▸ About this task
Copy the records below exactly, leaving out any pictures.

____________________

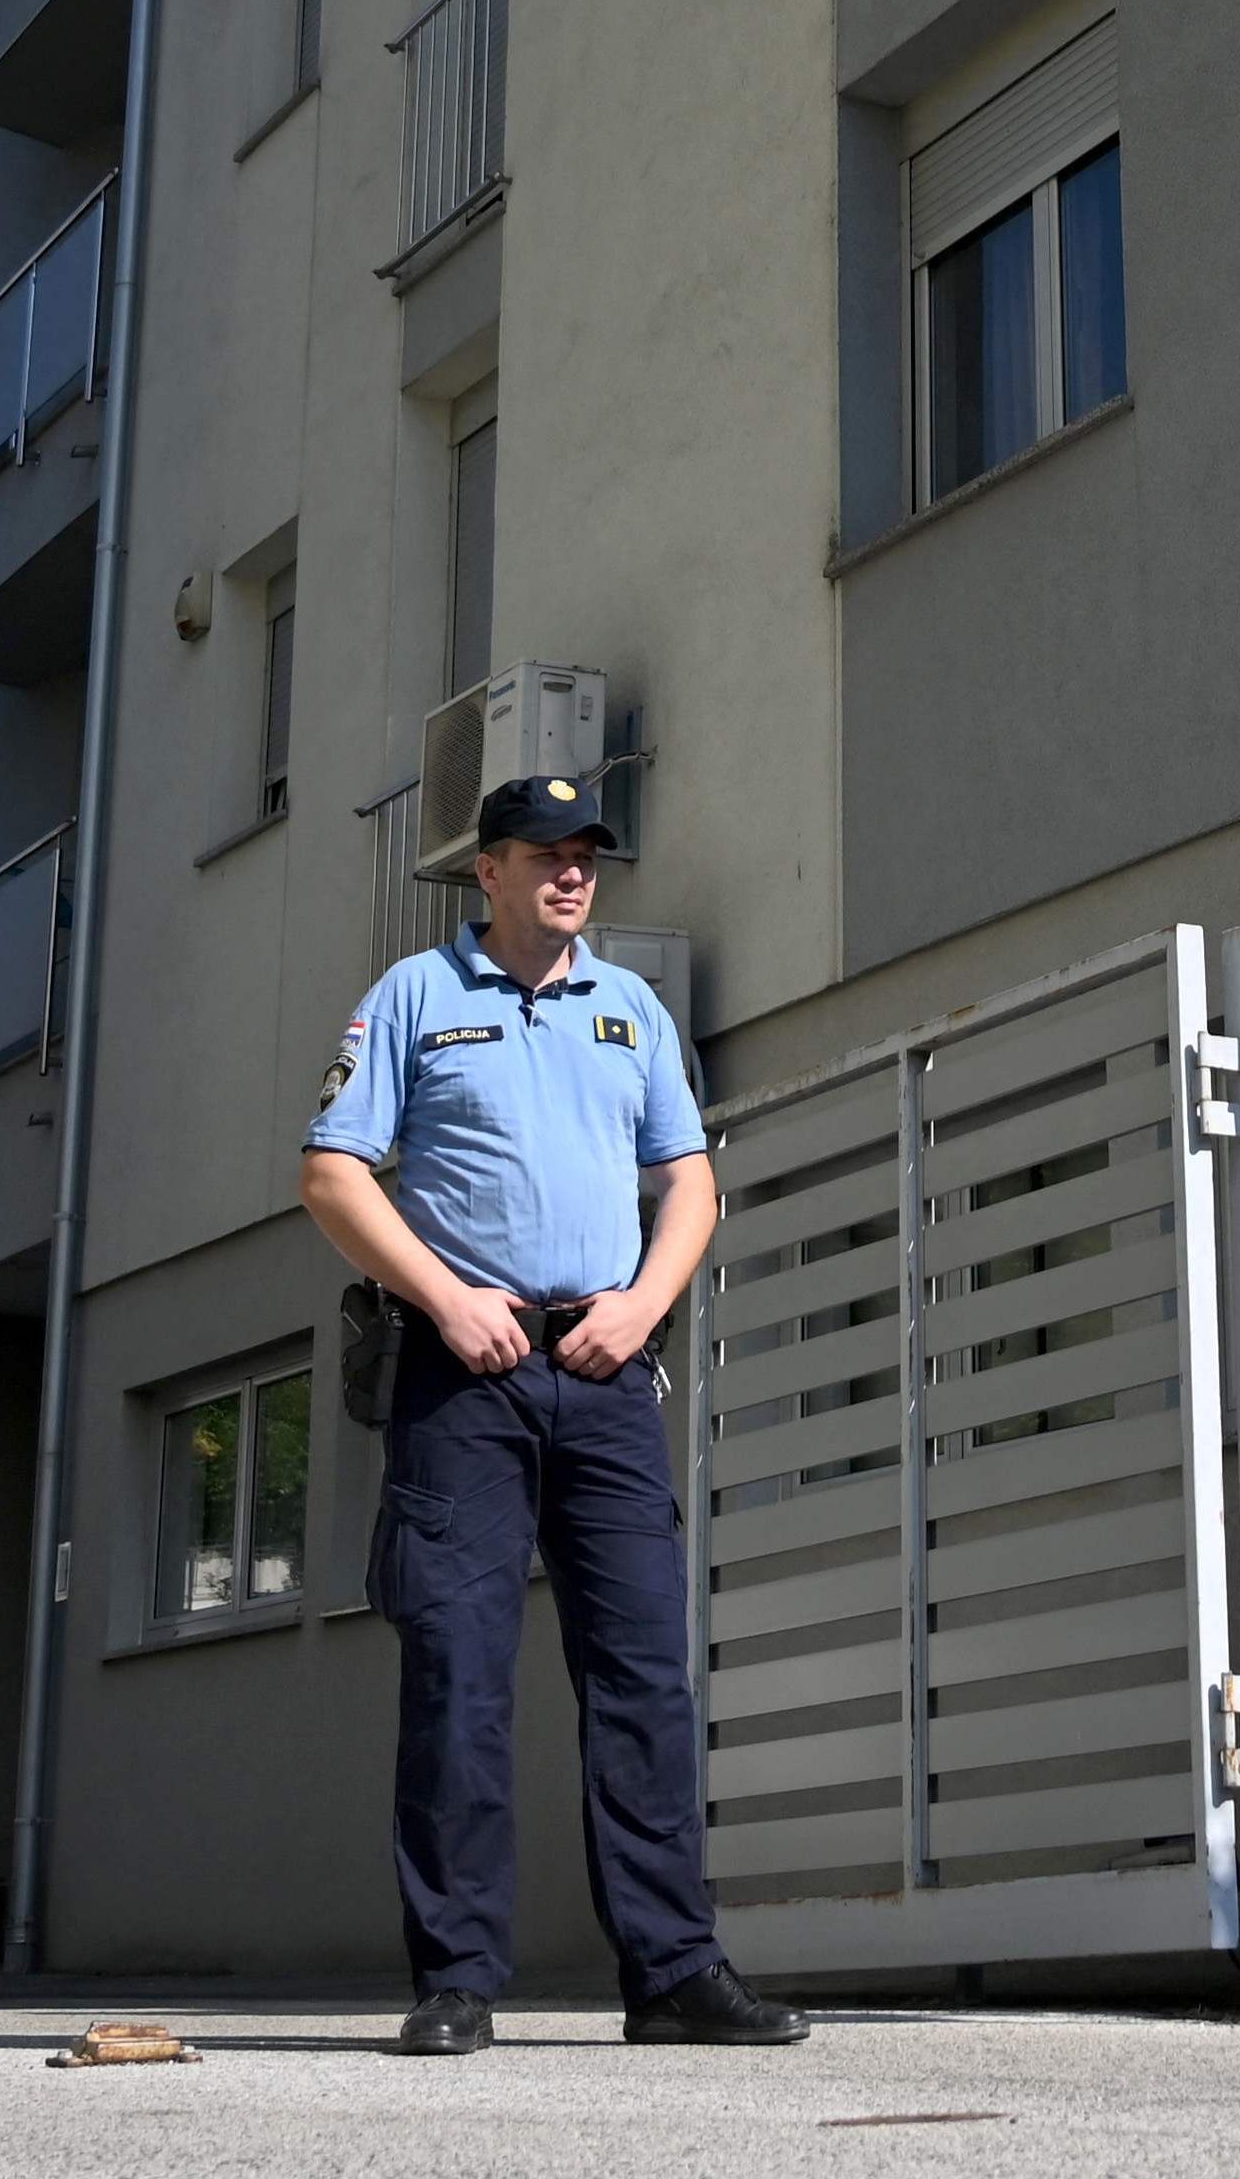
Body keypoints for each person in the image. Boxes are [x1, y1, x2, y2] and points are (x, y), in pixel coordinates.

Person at [301, 771, 802, 2054]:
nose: (571, 873)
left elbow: (689, 1181)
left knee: (641, 1675)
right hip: (461, 1372)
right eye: (544, 853)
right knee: (458, 1675)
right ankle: (457, 1977)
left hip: (605, 1372)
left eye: (586, 854)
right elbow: (332, 1173)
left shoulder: (630, 1009)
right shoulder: (414, 996)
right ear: (490, 869)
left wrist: (643, 1304)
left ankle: (676, 1971)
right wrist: (442, 1293)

____________________

▸ Response box
Body keypoints for each person in the image. Boxes are [x1, y1, x2, y2] and points are (x, y), in pixel coordinates.

Person at [301, 771, 802, 2054]:
nose: (571, 873)
left elbow: (689, 1181)
left knee: (641, 1675)
right hip: (461, 1372)
right eye: (544, 853)
right knee: (458, 1675)
right ankle: (457, 1977)
left hip: (605, 1372)
left eye: (586, 854)
right elbow: (332, 1173)
left shoulder: (630, 1009)
right shoulder: (414, 996)
right ear: (490, 869)
left wrist: (643, 1304)
left ankle: (676, 1971)
right wrist: (442, 1293)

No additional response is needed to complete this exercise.